____ Information provided

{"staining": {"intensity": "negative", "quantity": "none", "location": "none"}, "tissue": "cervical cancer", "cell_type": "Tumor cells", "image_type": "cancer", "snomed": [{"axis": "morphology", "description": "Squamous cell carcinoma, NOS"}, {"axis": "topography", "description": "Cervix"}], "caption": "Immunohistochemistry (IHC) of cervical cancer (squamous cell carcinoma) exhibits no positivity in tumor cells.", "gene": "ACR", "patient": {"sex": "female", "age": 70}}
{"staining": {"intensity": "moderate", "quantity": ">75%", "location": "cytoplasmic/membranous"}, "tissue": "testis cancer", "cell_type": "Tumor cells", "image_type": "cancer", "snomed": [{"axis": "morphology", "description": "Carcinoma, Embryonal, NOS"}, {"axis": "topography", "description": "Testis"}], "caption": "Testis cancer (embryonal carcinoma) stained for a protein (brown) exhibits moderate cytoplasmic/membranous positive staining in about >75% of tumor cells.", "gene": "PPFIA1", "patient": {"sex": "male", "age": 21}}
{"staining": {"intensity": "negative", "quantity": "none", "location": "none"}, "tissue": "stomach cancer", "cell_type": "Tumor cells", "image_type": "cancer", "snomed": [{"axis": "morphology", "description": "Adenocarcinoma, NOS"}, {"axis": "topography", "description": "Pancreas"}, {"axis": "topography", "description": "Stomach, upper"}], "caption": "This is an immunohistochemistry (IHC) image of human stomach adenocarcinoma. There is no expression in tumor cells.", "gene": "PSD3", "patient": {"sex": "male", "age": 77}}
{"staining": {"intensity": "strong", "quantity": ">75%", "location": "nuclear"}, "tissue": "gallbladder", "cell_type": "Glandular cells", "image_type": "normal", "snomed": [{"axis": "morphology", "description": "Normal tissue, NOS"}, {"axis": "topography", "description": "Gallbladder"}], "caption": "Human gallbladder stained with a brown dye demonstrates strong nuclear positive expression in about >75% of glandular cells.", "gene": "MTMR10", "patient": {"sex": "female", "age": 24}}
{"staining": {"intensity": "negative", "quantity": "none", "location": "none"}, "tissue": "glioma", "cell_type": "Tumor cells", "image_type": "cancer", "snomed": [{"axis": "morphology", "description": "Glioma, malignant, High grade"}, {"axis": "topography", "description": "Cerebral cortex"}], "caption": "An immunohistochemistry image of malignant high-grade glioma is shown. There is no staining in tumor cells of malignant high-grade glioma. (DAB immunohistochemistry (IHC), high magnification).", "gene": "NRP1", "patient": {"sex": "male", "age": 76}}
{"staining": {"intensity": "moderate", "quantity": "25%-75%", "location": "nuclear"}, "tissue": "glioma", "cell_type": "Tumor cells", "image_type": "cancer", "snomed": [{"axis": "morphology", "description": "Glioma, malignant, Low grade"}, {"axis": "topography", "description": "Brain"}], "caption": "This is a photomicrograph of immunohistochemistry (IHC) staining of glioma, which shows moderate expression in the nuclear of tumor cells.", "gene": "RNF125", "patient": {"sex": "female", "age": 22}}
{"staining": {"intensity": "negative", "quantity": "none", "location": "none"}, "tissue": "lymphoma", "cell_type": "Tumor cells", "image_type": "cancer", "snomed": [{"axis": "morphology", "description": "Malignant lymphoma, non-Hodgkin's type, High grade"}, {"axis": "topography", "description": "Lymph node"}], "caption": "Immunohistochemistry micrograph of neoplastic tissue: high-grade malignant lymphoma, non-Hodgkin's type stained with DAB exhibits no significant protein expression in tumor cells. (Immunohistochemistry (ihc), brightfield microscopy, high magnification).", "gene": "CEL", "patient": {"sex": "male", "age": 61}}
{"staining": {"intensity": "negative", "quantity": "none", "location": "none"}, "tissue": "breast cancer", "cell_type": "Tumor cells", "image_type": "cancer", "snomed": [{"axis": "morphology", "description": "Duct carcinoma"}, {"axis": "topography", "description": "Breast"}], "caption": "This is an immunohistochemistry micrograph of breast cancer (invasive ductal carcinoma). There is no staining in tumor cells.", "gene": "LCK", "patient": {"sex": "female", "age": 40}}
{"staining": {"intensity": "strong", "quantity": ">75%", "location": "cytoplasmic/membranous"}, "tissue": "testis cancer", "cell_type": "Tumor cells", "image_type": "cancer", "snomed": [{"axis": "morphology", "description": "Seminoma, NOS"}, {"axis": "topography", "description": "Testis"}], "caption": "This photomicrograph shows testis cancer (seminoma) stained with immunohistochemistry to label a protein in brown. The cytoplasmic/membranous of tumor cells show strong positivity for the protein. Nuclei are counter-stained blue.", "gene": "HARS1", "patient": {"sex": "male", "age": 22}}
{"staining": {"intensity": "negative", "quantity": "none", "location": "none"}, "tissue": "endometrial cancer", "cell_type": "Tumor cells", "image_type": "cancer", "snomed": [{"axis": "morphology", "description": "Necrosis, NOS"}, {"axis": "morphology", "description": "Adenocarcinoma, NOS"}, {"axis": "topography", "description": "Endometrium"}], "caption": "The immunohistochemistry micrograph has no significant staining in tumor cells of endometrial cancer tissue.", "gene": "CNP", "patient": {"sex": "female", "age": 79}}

________

Exercise: Collect from the data above every line that includes "There".

Task response:
{"staining": {"intensity": "negative", "quantity": "none", "location": "none"}, "tissue": "stomach cancer", "cell_type": "Tumor cells", "image_type": "cancer", "snomed": [{"axis": "morphology", "description": "Adenocarcinoma, NOS"}, {"axis": "topography", "description": "Pancreas"}, {"axis": "topography", "description": "Stomach, upper"}], "caption": "This is an immunohistochemistry (IHC) image of human stomach adenocarcinoma. There is no expression in tumor cells.", "gene": "PSD3", "patient": {"sex": "male", "age": 77}}
{"staining": {"intensity": "negative", "quantity": "none", "location": "none"}, "tissue": "glioma", "cell_type": "Tumor cells", "image_type": "cancer", "snomed": [{"axis": "morphology", "description": "Glioma, malignant, High grade"}, {"axis": "topography", "description": "Cerebral cortex"}], "caption": "An immunohistochemistry image of malignant high-grade glioma is shown. There is no staining in tumor cells of malignant high-grade glioma. (DAB immunohistochemistry (IHC), high magnification).", "gene": "NRP1", "patient": {"sex": "male", "age": 76}}
{"staining": {"intensity": "negative", "quantity": "none", "location": "none"}, "tissue": "breast cancer", "cell_type": "Tumor cells", "image_type": "cancer", "snomed": [{"axis": "morphology", "description": "Duct carcinoma"}, {"axis": "topography", "description": "Breast"}], "caption": "This is an immunohistochemistry micrograph of breast cancer (invasive ductal carcinoma). There is no staining in tumor cells.", "gene": "LCK", "patient": {"sex": "female", "age": 40}}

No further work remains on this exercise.